▶ _Task description_: In the records below, copy out word for word the lines starting at the one that contains "left wrist: (863, 372, 7)" and ending at the one that contains "right ankle: (994, 650, 16)", with both of those lines included.

▶ _Material shown_:
○ ○ ○
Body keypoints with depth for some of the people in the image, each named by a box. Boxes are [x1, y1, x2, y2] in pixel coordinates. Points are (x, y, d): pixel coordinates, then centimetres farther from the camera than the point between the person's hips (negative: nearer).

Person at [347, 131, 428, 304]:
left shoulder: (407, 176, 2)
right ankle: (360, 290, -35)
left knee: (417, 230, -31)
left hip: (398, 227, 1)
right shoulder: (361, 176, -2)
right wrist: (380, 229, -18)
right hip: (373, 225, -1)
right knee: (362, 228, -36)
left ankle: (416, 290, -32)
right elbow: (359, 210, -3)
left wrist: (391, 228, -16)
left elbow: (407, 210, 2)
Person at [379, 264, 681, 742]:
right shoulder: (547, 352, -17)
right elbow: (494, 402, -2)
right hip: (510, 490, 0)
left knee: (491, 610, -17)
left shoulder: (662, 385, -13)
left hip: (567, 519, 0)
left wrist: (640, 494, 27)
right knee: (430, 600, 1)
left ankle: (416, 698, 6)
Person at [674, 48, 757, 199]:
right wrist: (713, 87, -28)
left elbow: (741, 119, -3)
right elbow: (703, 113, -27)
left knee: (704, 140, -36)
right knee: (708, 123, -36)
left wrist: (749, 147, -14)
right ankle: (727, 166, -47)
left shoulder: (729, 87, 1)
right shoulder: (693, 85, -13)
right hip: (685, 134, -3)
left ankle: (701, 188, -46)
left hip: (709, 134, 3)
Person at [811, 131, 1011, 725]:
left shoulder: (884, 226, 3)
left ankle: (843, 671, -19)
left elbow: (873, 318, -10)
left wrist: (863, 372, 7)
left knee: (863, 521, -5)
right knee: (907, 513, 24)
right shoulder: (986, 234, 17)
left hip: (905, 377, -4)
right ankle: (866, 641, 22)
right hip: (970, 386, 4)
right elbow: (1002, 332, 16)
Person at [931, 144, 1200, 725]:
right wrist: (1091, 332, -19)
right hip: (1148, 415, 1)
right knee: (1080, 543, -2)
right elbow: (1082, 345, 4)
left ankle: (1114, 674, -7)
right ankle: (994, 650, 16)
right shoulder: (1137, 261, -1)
○ ○ ○
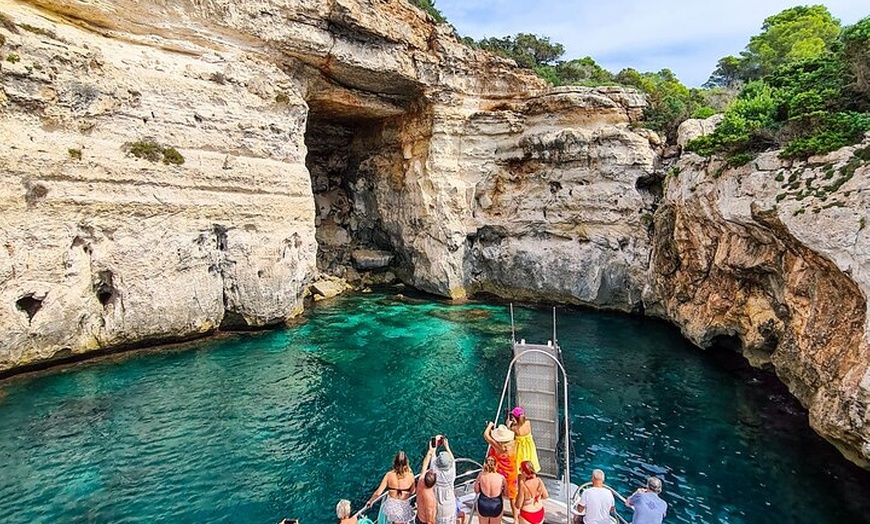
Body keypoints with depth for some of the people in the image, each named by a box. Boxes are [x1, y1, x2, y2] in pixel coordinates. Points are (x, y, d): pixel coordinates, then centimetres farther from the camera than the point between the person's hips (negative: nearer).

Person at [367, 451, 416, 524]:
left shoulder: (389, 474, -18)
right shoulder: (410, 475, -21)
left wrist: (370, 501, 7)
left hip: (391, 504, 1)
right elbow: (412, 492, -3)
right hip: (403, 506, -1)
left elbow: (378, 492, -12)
○ ○ ○
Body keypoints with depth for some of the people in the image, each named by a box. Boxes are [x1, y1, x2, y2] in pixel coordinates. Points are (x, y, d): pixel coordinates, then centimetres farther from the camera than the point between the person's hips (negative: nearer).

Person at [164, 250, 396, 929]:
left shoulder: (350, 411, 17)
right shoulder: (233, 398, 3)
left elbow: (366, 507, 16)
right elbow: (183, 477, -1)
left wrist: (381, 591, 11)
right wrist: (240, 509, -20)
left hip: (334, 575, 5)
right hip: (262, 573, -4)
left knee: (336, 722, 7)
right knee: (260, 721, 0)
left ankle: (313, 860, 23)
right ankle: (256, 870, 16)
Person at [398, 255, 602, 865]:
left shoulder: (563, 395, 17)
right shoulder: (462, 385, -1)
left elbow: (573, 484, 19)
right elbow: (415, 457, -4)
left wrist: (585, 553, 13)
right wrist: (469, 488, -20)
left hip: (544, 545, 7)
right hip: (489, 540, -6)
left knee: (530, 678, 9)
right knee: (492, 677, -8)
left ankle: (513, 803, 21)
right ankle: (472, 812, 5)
○ ○ ○
▶ _Worked solution_:
left wrist: (863, 372, 7)
left knee: (863, 521, -5)
right knee: (907, 513, 24)
right shoulder: (986, 234, 17)
left hip: (905, 377, -4)
right ankle: (866, 641, 22)
right hip: (970, 386, 4)
right elbow: (1002, 332, 16)
Person at [931, 144, 1200, 725]:
right wrist: (1091, 332, -19)
right hip: (1148, 415, 1)
right knee: (1080, 543, -2)
right elbow: (1082, 345, 4)
left ankle: (1114, 674, -7)
right ankle: (994, 650, 16)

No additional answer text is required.